When the air temperatures drop and the water temperature follows, our Mississippi catfish tend to move to deeper water. If the sun does come out with enough energy to warm the shallows a few degrees the fish can be found there. But in my experience, most of my February fish come from deep water.
Generally, I am going to check for structure. That’s the place you find fish in abundance. The idea is to find ledges, humps, rocks, laydowns, or any other item that gives the catfish a place to hide, rest, and ambush.
I use my sonar to find the structure, but I don’t have to see fish to put some baits out. They can be so tight that they don’t show up on the sonar. They can also be buried on the bottom. When you catch those buried fish you will see mud on them and know immediately why you are not seeing them on sonar. That is particularly true on the side scan. Once you find a likely spot fish it thoroughly.
If I am fishing in the river I will be looking for deep water structure like fallen trees and laydowns. The combination of deep water and structure can produces some good winter bites. I normally fish on the anchor or Spot-Lock with the trolling motor to target these areas.

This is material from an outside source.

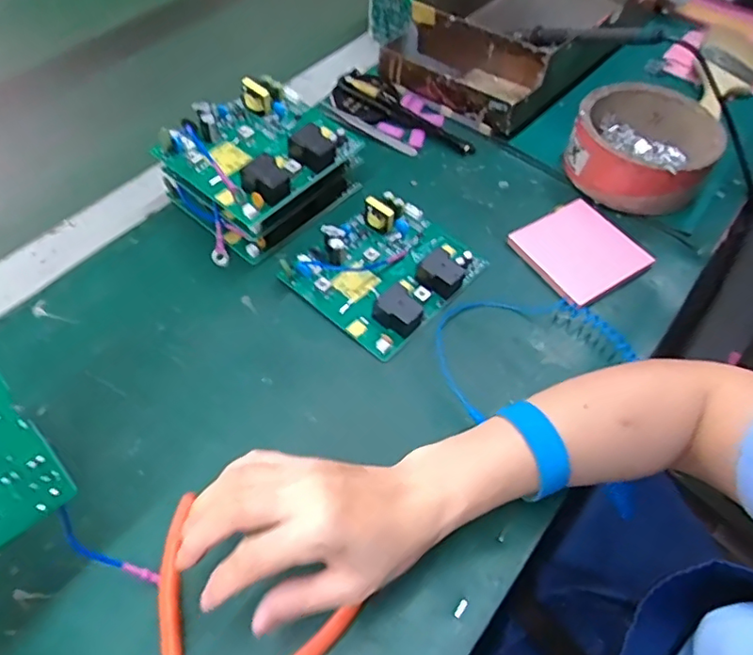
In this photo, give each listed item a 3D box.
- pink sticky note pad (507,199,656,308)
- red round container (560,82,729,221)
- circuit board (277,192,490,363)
[{"bbox_3d":[0.169,-0.066,0.480,0.089,0.011,0.086,-28,60,-20],"label":"pink sticky note pad"},{"bbox_3d":[0.242,-0.164,0.526,0.116,0.059,0.121,1,55,-1],"label":"red round container"},{"bbox_3d":[0.009,-0.053,0.456,0.112,0.027,0.129,37,61,22],"label":"circuit board"}]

I rig my B’n’M rods with a sinker slide rig and bait with cut skipjack. The rig is normally fished on the bottom close to cover. If the bite is slow I replace the hook leader with about 12 to 18 inches of leader material that includes a Dragging Chub (Flathead Fever Tackle) tied in between the hook and the leader swivel. The Dragging Chub will hold the bait off the bottom and also provide a rattling sound that attracts the catfish.